The attack on the international compound, staffed by Somalis left behind when foreigners were evacuated, stopped after a direct appeal to Commander Ayro, who put the buildings under his personal protection.

Such moderation is not the image usually associated with the militia leader, who had trained at a camp in Taliban Afghanistan. Ayro has been accused of a series of murders of Westerners as well as Somalis. He is also the man who dug up the bodies in Mogadishu's Italian cemetery and built a corrugated iron mosque on the site. The remains were then sold to the Italian government, the revenue going towards arming his militia. When elders of his clan, the Habr Gadir, protested at this, Ayro warned them that they were following a dangerous path by "supporting infidels". A respected veteran of the insurgency against former president Mohamed Siyaad Barre, Abdirahman Diriiye Warsame, was shot dead after he denounced the desecration of the cemetery.

The policy of the US in Somalia is based on the premise that a violent Muslim extremist threat has to be countered by funding the same warlords responsible for America's humiliating retreat from the country 13 years ago. The warlords are accused of exaggerating the terrorist threat to keep the money tap flowing, and the fact that they are US-sponsored has driven Somalis to support the Islamists.
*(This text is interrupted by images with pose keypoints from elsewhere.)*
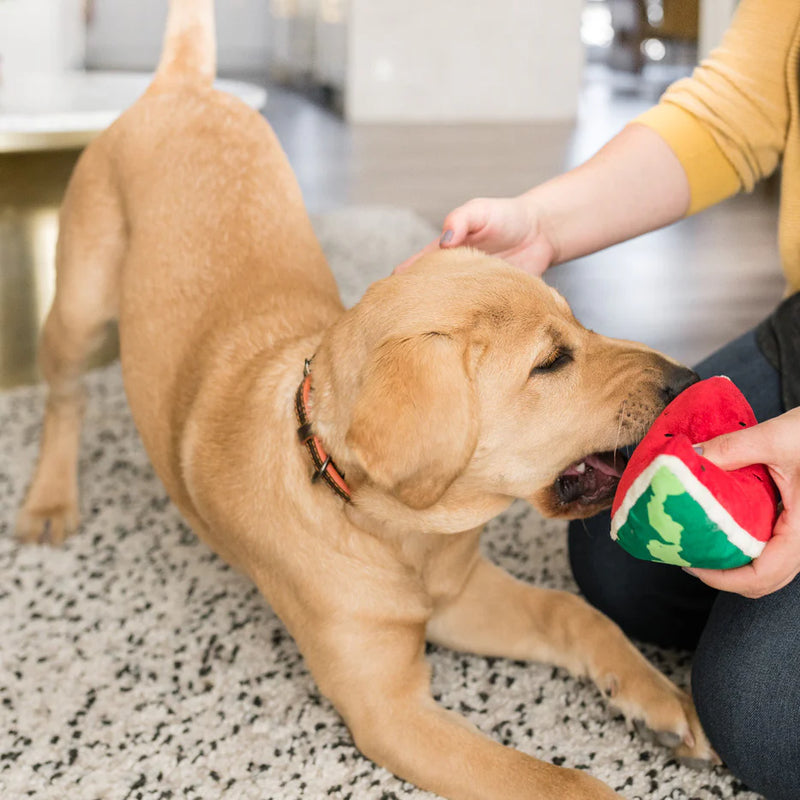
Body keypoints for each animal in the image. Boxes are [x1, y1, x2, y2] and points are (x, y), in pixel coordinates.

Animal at [17, 3, 712, 796]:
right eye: (551, 362)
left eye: (581, 325)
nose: (685, 381)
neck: (396, 529)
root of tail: (182, 84)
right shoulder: (391, 710)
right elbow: (559, 782)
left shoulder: (465, 598)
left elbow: (577, 614)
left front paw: (658, 697)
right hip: (78, 306)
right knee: (65, 399)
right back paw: (49, 499)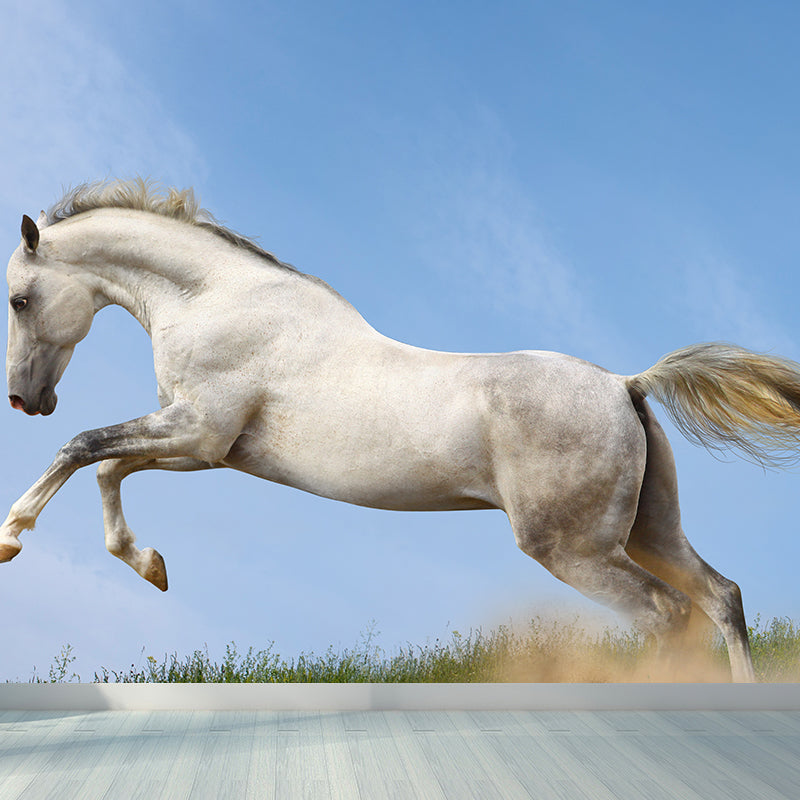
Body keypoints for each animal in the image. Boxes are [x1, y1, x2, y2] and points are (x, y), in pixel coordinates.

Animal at [5, 180, 800, 682]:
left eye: (17, 298)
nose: (23, 398)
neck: (216, 301)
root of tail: (625, 384)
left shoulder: (197, 433)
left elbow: (82, 447)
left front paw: (12, 537)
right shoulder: (203, 447)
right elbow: (105, 466)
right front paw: (151, 565)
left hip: (574, 548)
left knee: (669, 614)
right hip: (647, 530)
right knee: (721, 597)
The Islamists are making rapid gains - yesterday they took Baladwayne, 20 miles from the Ethiopian border. The Ethiopians have moved troops to the frontier backed up by armour and Hind helicopter gunships. Somalis remember only too well that the Ethiopian invasion of the 1990s began with attacks by such gunships.

At the same time the parliament of Somalia's transitional federal government, which has set up its headquarters in internal exile at Baidoa, wants foreign troops "to restore stability". Diplomats believe this gives the Ethiopians an excuse to send troops across the border.

The Islamists vehemently reject the idea of foreign forces. Hundreds of their supporters demonstrated yesterday in Mogadishu against the Baidoa government, chanting, "We don't need foreign troops".

Meanwhile, the business community in Mogadishu, who have bankrolled the Islamists, warned that the introduction of foreign soldiers will strengthen the young militant fundamentalists in the Islamist movement led by Ayro at the expense of the moderates.

The "moderate" face of the Islamist movement is Sheikh Ahmed Sharif, keen to talk to the Western media to show it has responsible leaders. Asked about Ayro, with his alleged links to al-Qa'ida, he told The Independent: "The claims made against him by the Americans are exaggerated. As far as we know, he is a normal citizen trying to help Somalia. As far as Afghanistan is concerned, anyone can go there, why not?"

Ayro has only given one interview, to the local radio and television station Horn Afrik, and stated he was unhappy with what went on the air. A day later, two grenades were lobbed into Horn Afrik's offices.

Some public figures in Mogadishu hold, however, that Western intelligence is creating the "myth of Ayro", a figure close to the Islamist leadership said. "It is the American way, they paint a man out to be a monster and sooner or later the man becomes that monster. Just remember how Zarqawi became so famous."